Attempts to re-apply the delta manually will notice that the new delta is already deployed, To test this, just cd db; make deltas.

 1
 2
 3
 4
 5
 6
 7
 8
 9
10
11
12
13
14
$ cd db; make deltas
rm -f schema_errata.csv
PSQLRC=psqlrc-delta psql -c \
		"\COPY (SELECT delta FROM schema_errata) TO 'schema_errata.csv' WITH CSV;"
echo @ >> schema_errata.csv
find ./schema-deltas -type f -name '*.sql' |\
	 grep --invert-match --fixed-strings --file schema_errata.csv |\
	  while read delta; do \
			echo Applying $delta... ;\
	  	PSQLRC=psqlrc-delta psql -f $delta || \
				( cd schema-deltas; \
				  make --quiet `basename $delta .sql` ) || \
					exit 255; \
	  done

More complex deltas

When dealing with your production environment, sometimes the model of deploying all changes inside a transaction will be troublesome. Changes that require long data transformations may require a more nuanced approach. To deal with these scenarios, you can arrange for the .sql delta script to fail. This will trigger a separate make command on line 12 which gives you the opportunity to provide a complex script to perform any required changes.

Merging your deltas

From now on, every time you deploy a new database instance the base DDL will be executed, followed by all schema deltas. This is fine for deployment, but is not exactly ideal from a development point of view:

  • make destroy won’t always work, because the base scripts won’t be able to remove the objects you created via your deltas. You could go around this with a very smart destroy.ddl that simply removed all existing objects, but this can be dangerous; and
  • Database object definitions are now scattered through multiple schema delta files.
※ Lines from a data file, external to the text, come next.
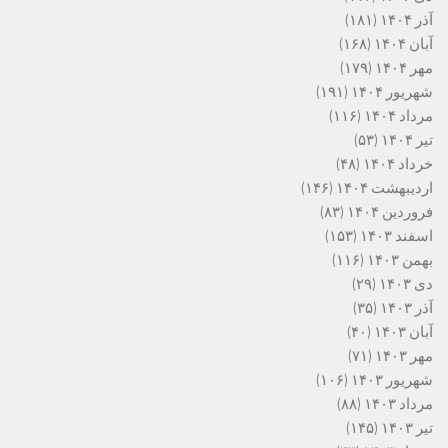
آذر ۱۴۰۴
(۱۸۱)
آبان ۱۴۰۴
(۱۶۸)
مهر ۱۴۰۴
(۱۷۹)
شهریور ۱۴۰۴
(۱۹۱)
مرداد ۱۴۰۴
(۱۱۶)
تیر ۱۴۰۴
(۵۳)
خرداد ۱۴۰۴
(۴۸)
اردیبهشت ۱۴۰۴
(۱۴۶)
فروردین ۱۴۰۴
(۸۳)
اسفند ۱۴۰۳
(۱۵۳)
بهمن ۱۴۰۳
(۱۱۶)
دی ۱۴۰۳
(۲۹)
آذر ۱۴۰۳
(۳۵)
آبان ۱۴۰۳
(۴۰)
مهر ۱۴۰۳
(۷۱)
شهریور ۱۴۰۳
(۱۰۶)
مرداد ۱۴۰۳
(۸۸)
تیر ۱۴۰۳
(۱۴۵)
Because of this, my recommended procedure in this case is to take the contents of the newly created delta files and add them to the base DDLs. This way, ALTER TABLE in your delta script becomes a change in the corresponding CREATE TABLE of the base script and so forth. Then, add the required steps on your destroy.ddl script to make sure all objects are destroyed as appropriate when make destroy is issued.

This ensures that a make deploy takes the shortest number of steps, and that object definitions (and their documentation, in the form of CREATE COMMENT) are in an easy to find place. make destroy also works, allowing a quicker process for generating and debugging upcoming schema deltas.